▶ TASK DETAILS:
Pictures are to be left out; everything else in the records must be repeated exactly.

▶ DATA FOR THIS EXERCISE:
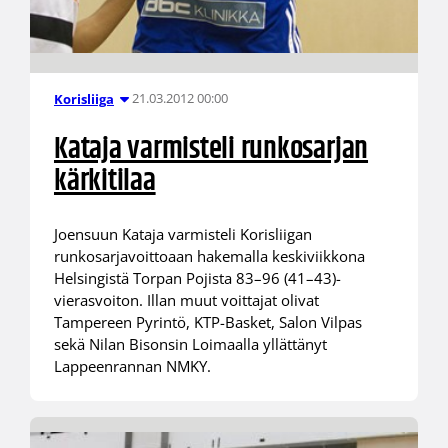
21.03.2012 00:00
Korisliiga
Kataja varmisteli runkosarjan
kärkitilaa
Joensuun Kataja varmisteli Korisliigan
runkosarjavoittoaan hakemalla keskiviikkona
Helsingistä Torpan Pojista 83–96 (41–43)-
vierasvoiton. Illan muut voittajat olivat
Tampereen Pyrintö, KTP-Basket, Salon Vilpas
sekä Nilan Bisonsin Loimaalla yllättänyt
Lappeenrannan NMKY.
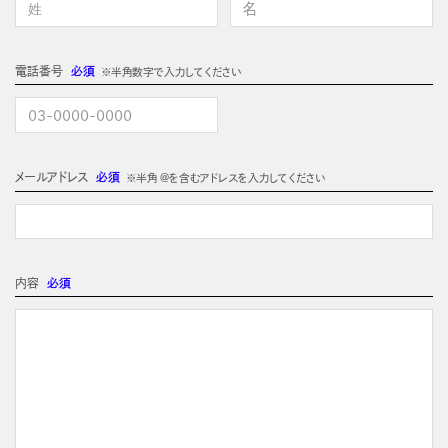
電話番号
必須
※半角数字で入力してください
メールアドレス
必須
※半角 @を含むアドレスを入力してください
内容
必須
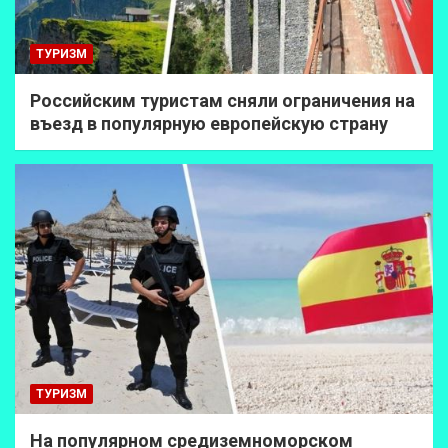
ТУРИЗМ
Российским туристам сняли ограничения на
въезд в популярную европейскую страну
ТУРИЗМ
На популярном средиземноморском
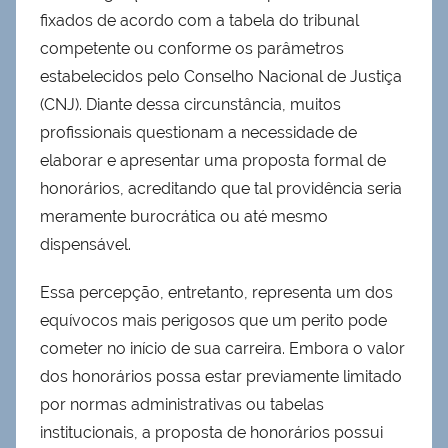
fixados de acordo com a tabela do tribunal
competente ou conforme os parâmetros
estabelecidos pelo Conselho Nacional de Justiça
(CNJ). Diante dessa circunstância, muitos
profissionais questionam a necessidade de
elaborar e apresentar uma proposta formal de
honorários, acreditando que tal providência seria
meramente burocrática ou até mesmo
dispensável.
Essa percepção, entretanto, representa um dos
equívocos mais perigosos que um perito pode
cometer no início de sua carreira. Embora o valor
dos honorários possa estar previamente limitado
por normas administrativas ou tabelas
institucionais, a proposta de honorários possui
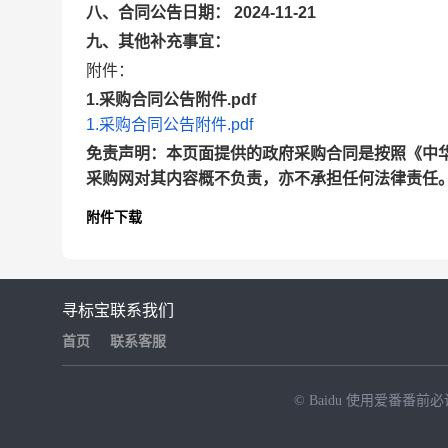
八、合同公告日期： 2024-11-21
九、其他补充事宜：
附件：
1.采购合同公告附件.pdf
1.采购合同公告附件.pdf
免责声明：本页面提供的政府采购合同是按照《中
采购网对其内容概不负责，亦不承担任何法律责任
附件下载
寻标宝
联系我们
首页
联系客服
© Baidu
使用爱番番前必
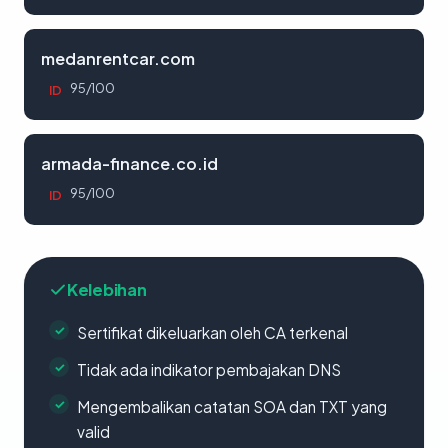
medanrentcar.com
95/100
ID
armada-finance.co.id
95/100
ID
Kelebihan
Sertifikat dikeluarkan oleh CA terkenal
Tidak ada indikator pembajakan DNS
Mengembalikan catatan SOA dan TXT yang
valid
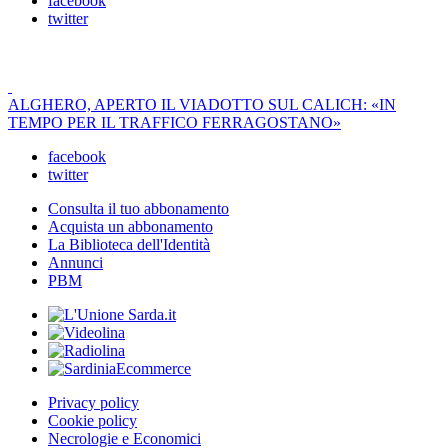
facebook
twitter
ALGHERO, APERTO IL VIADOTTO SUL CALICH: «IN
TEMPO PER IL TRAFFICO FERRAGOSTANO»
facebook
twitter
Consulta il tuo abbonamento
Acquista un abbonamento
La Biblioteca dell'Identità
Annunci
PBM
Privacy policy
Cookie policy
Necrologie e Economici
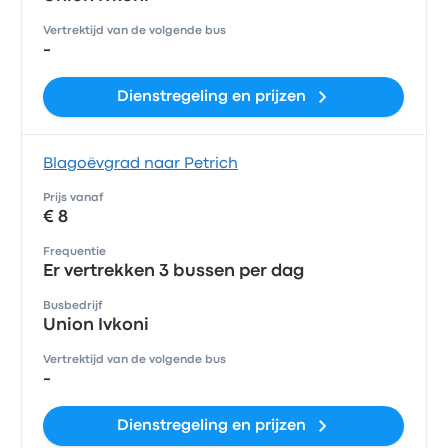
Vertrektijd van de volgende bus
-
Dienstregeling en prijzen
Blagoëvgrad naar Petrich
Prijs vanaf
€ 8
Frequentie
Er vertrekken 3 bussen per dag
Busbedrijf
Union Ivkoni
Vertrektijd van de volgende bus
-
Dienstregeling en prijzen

▶ OUTPUT FOR THIS EXERCISE:
21.03.2012 00:00
Korisliiga
Kataja varmisteli runkosarjan
kärkitilaa
Joensuun Kataja varmisteli Korisliigan
runkosarjavoittoaan hakemalla keskiviikkona
Helsingistä Torpan Pojista 83–96 (41–43)-
vierasvoiton. Illan muut voittajat olivat
Tampereen Pyrintö, KTP-Basket, Salon Vilpas
sekä Nilan Bisonsin Loimaalla yllättänyt
Lappeenrannan NMKY.
電話番号
必須
※半角数字で入力してください
メールアドレス
必須
※半角 @を含むアドレスを入力してください
内容
必須
ТУРИЗМ
Российским туристам сняли ограничения на
въезд в популярную европейскую страну
ТУРИЗМ
На популярном средиземноморском
fixados de acordo com a tabela do tribunal
competente ou conforme os parâmetros
estabelecidos pelo Conselho Nacional de Justiça
(CNJ). Diante dessa circunstância, muitos
profissionais questionam a necessidade de
elaborar e apresentar uma proposta formal de
honorários, acreditando que tal providência seria
meramente burocrática ou até mesmo
dispensável.
Essa percepção, entretanto, representa um dos
equívocos mais perigosos que um perito pode
cometer no início de sua carreira. Embora o valor
dos honorários possa estar previamente limitado
por normas administrativas ou tabelas
institucionais, a proposta de honorários possui
八、合同公告日期： 2024-11-21
九、其他补充事宜：
附件：
1.采购合同公告附件.pdf
1.采购合同公告附件.pdf
免责声明：本页面提供的政府采购合同是按照《中
采购网对其内容概不负责，亦不承担任何法律责任
附件下载
寻标宝
联系我们
首页
联系客服
© Baidu
使用爱番番前必
medanrentcar.com
95/100
ID
armada-finance.co.id
95/100
ID
Kelebihan
Sertifikat dikeluarkan oleh CA terkenal
Tidak ada indikator pembajakan DNS
Mengembalikan catatan SOA dan TXT yang
valid
facebook
twitter
ALGHERO, APERTO IL VIADOTTO SUL CALICH: «IN
TEMPO PER IL TRAFFICO FERRAGOSTANO»
facebook
twitter
Consulta il tuo abbonamento
Acquista un abbonamento
La Biblioteca dell'Identità
Annunci
PBM
Privacy policy
Cookie policy
Necrologie e Economici
Vertrektijd van de volgende bus
-
Dienstregeling en prijzen
Blagoëvgrad naar Petrich
Prijs vanaf
€ 8
Frequentie
Er vertrekken 3 bussen per dag
Busbedrijf
Union Ivkoni
Vertrektijd van de volgende bus
-
Dienstregeling en prijzen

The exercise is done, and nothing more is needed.